Practical use of correlation coefficient
Simple application of the correlation coefficient can be
exemplified using data from a sample of 780 women
attending their first antenatal clinic (ANC) visits. We can
expect a positive linear relationship between maternal age in
years and parity because parity cannot decrease with age, but
we cannot predict the strength of this relationship. The task
is one of quantifying the strength of the association. That
is, we are interested in the strength of relationship between
the two variables rather than direction since direction is
obvious in this case. Maternal age is continuous and usually
skewed while parity is ordinal and skewed. With these scales
of measurement for the data, the appropriate correlation
coefficient to use is Spearman’s.The Spearman’s coefficient
is 0.84 for this data. In this case, maternal age is strongly
correlated with parity, i.e. has a high positive correlation
(Table1). The Pearson’s correlation coefficient for these
variables is 0.80. In this case the two correlation coefficients
are similar and lead to the same conclusion, however in
some cases the two may be very different leading to different
statistical conclusions. For example, in the same group of
women the spearman’s correlation between haemoglobin
level and parity is 0.3 while the Pearson’s correlation is
0.2. In this case the two coefficients may lead to different
statistical inference. For example, a correlation coefficient
of 0.2 is considered to be negligible correlation while a
correlation coefficient of 0.3 is considered as low positive
correlation (Table 1), so it would be important to use the
most appropriate one. The most appropriate coefficient in
this case is the Spearman’s because parity is skewed.

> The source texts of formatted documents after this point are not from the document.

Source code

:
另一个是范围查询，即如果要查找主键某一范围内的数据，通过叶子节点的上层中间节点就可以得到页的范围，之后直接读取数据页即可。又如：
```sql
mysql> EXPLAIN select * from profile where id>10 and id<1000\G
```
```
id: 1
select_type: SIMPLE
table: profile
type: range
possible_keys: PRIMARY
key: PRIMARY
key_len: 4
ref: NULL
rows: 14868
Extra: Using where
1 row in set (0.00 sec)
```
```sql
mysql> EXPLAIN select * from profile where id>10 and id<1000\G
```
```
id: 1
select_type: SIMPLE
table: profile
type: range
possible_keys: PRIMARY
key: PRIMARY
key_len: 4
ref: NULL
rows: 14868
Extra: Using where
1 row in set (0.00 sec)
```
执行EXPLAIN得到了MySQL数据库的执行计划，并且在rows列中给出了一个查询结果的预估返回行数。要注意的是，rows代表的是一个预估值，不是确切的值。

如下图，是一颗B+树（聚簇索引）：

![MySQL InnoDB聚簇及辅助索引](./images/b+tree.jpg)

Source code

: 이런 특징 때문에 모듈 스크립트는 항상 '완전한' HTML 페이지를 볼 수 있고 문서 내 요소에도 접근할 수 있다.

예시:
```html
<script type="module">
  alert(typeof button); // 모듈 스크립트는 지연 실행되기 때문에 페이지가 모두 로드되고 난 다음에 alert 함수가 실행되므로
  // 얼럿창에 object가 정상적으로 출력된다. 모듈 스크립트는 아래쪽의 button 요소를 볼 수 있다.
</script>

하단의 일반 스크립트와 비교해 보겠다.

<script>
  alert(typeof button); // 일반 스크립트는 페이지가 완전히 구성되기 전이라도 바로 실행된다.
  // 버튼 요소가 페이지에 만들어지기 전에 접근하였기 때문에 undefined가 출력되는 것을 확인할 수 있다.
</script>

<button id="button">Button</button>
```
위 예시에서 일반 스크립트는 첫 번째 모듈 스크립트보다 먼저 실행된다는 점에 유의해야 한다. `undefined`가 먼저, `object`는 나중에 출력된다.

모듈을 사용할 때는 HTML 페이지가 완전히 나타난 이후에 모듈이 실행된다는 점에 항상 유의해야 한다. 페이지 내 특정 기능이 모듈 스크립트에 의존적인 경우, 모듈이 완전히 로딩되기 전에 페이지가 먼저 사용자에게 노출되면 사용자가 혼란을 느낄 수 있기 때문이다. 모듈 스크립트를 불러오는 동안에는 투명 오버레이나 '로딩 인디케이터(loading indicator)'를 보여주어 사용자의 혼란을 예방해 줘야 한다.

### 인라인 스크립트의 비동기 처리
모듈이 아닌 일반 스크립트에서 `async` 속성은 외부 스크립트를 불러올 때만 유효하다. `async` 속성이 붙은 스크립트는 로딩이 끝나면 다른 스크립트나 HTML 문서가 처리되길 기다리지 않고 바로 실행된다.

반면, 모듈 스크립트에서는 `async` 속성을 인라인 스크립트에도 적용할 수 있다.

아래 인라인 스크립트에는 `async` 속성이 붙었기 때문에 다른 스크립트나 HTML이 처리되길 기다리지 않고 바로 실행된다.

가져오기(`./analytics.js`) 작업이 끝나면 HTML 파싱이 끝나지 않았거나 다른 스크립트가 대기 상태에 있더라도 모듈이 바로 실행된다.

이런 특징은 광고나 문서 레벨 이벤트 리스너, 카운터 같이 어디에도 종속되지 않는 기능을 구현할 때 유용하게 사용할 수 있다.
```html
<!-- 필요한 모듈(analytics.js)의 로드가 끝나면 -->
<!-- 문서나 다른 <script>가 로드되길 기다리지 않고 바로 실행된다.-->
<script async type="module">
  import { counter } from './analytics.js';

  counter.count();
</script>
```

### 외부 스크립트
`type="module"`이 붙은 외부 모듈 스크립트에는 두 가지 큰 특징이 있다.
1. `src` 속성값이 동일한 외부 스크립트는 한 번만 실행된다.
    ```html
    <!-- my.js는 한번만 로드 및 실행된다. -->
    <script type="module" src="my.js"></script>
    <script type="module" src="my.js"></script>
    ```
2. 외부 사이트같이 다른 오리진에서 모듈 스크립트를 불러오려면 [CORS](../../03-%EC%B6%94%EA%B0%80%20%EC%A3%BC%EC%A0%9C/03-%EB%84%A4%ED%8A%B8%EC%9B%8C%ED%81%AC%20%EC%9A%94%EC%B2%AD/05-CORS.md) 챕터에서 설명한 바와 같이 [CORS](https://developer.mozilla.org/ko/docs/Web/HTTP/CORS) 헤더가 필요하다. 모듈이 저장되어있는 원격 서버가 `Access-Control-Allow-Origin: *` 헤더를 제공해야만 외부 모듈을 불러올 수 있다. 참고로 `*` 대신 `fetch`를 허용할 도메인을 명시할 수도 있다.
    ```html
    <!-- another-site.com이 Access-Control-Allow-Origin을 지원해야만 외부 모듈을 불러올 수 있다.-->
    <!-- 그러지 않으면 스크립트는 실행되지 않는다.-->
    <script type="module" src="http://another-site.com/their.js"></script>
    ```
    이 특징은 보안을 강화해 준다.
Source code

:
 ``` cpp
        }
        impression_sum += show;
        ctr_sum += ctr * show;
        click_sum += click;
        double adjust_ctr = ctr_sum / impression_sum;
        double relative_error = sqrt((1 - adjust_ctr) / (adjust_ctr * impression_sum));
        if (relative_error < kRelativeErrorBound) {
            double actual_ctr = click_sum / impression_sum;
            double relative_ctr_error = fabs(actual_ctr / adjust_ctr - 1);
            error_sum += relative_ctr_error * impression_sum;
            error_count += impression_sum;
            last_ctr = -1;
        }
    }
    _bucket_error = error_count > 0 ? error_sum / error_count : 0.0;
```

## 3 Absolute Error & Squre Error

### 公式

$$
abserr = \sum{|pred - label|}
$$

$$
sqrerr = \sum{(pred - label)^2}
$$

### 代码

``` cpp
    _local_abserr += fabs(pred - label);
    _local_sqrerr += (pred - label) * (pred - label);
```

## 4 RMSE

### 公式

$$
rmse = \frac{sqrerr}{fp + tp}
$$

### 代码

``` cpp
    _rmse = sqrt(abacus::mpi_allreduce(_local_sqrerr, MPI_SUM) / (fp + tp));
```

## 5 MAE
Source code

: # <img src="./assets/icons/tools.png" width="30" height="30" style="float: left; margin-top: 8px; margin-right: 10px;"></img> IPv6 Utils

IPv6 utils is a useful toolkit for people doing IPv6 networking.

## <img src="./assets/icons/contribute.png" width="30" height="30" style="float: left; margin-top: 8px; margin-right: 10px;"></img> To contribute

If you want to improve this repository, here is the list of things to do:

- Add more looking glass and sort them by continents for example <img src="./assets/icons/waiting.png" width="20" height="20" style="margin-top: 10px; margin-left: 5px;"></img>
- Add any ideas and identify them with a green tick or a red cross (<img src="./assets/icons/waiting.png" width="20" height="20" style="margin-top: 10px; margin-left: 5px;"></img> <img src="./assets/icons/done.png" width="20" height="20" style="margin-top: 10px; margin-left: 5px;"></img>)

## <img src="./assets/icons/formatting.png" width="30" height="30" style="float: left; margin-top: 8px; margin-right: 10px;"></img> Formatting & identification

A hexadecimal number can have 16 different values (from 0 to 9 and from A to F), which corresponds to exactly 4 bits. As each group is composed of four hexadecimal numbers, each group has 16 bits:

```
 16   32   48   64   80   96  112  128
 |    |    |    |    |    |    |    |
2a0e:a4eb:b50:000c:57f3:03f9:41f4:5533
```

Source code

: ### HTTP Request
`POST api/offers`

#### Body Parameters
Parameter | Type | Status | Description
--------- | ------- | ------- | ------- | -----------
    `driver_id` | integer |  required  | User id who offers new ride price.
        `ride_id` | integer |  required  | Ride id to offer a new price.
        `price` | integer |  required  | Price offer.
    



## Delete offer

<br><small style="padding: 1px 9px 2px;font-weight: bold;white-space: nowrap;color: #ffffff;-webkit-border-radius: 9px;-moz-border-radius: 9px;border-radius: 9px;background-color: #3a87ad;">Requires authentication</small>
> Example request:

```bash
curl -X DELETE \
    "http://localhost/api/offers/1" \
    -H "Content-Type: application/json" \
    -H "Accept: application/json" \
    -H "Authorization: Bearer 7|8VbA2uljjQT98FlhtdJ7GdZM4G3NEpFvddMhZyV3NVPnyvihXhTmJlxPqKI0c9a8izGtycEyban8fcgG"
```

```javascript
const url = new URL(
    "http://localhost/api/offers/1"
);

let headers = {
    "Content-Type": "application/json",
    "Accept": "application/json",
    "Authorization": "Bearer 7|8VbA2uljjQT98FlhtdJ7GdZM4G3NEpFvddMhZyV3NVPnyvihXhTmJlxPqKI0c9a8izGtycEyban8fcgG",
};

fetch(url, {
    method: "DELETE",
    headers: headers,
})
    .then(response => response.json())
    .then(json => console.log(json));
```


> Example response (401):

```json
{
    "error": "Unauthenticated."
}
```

In another dataset of 251 adult women, age and weight
were log-transformed. The reason for transforming was to
make the variables normally distributed so that we can use
Pearson’s correlation coefficient. Then we analysed the data
for a linear association between log of age (agelog) and log
of weight (wlog). Both variables are approximately normally
distributed on the log scale. In this case Pearson’s correlation
coefficient is more appropriate. The coefficient is 0.184.This
shows that there is negligible correlation between the age
and weight on the log scale (Table 1).